« Tous ensemble, tous ensemble ! Ouais, ouais ! » Non, non, vous n’y êtes pas du tout, il ne s’agit pas de l’enregistrement sonore d’un cortège syndical, mais du cri de ralliement des éditorialistes en tout genre. Dans la presse, à la radio, à la télévision, sur les dessins en une des journaux, ils sont là, unis contre la menace bolchevique.
Sentencieux, malhonnêtes, débitants au kilomètre, fausses évidences et vraies forfaitures, ils ont entamé « leur » bataille du rail. Nantis de salaires à cinq chiffres, ils pérorent sur les avantages exorbitants des cheminots. Tout juste aura-t-on évité la fameuse « prime charbon » disparue en 1974, et encore. Les raisons de la grève ? Aucune ! Mais alors, pourquoi une telle mobilisation ? Pourquoi un front syndical uni face à la réforme gouvernementale ? Nul ne le saura.
Unanimité et entre-soi
Mielleux et serviles avec les représentants du pouvoir, les voilà intraitables, arrogants, les laissant à peine s’exprimer lorsqu’ils sont confrontés à des personnalités favorables à la mobilisation sociale. Parfois, il faut le reconnaître, c’est plus simple : ils devisent entre eux, déversant leur bile à qui mieux mieux pendant des heures. On atteint alors, l’acmé du naufrage journalistique.

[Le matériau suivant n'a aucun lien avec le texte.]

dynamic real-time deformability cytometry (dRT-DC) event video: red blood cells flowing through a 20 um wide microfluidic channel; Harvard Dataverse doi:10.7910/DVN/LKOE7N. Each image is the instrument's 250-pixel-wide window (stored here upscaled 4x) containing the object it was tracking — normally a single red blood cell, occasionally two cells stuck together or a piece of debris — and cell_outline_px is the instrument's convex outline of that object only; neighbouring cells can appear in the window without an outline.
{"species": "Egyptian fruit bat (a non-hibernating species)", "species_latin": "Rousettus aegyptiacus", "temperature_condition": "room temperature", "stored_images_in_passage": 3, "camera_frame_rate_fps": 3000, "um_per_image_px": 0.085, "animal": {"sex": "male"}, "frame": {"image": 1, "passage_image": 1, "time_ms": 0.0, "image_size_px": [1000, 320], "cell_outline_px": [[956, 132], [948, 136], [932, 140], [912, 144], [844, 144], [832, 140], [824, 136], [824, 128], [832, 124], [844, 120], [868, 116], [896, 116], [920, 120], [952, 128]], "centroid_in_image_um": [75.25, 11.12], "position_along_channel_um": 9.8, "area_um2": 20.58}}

Une telle unanimité, un tel dédain devant la mobilisation des salariés n’est pas sans rappeler les meilleures heures du Traité sur la Constitution européenne : comme une faille dans l’espace-temps, nous voilà ramenés en 2005 – une cure de jouvence, en somme. D’ailleurs, pour beaucoup, ce sont les mêmes, inamovibles dans la défense du système en place. Si la séquence électorale du printemps 2017 a vu s’exprimer un profond dégagisme à l’égard du personnel politique, la fine fleur de la médiacratie, ne relevant pas du suffrage universel est, elle, restée fidèle au poste. Certains sont là depuis si longtemps qu’ils bavent un peu à l’antenne – et pas que de rage, c’en est presque gênant.
Entré à l’ORTF en 1961, Jean-Pierre Elkabbach, bientôt quatre-vingt-un printemps, est un sujet de thèse sur la servilité face au pouvoir à lui tout seul. Il y a peu, François de Closets, quatre-vingt-cinq ans, inlassable thuriféraire du libéralisme débridé avait portes ouvertes pour dénoncer les odieux grévistes « preneurs d’otages », le terme consacré. Des propos qui lui ont valu d’être proprement ramassé par le syndicaliste de Sud Rail présent sur le plateau, rescapé de l’attentat du Bataclan.
Domesticité médiatique
Les néoconservateurs de Valeurs Actuelles ont leur rond de serviette à peu près partout. Tout juste revenu d’un stage commando organisé par le Tea Party américain, vous aurez tout loisir de supporter un Éric Brunet en boucle, jusqu’à la nausée. Si un gréviste n’est pas tout à fait un agent de Daech, on exagère à peine.
Avec le service public, on n’est guère mieux loti, à se demander s’il ne faudrait pas arrêter de payer la redevance. S’il n’est plus besoin de présenter les prouesses de Laurent Delahousse, membre de la cellule communication de l’Élysée déguisé en journaliste de France 2, le cas de France Inter ne vaut pas mieux. Une petite comparaison entre l’interview d’Élisabeth Borne, le 15 mars 2018 sur la matinale de la radio publique, et celle de Philippe Martinez, secrétaire général de la CGT, sur la même tranche horaire le 2 avril est édifiante.
Pour un panel plus complet, on se reportera utilement au livre Les Éditocrates, ouvrage écrit par Sébastien Fontenelle, Mona Chollet, Olivier Cyran et Laurence De Cock aux éditions La Découverte. « Une gare c’est un lieu où on croise les gens qui réussissent et les gens qui ne sont rien », déclarait Emmanuel Macron le 29 juin 2017. On pourrait ajouter que dans une rédaction, pour bien réussir, il faut une bonne propension à se comporter comme un laquais.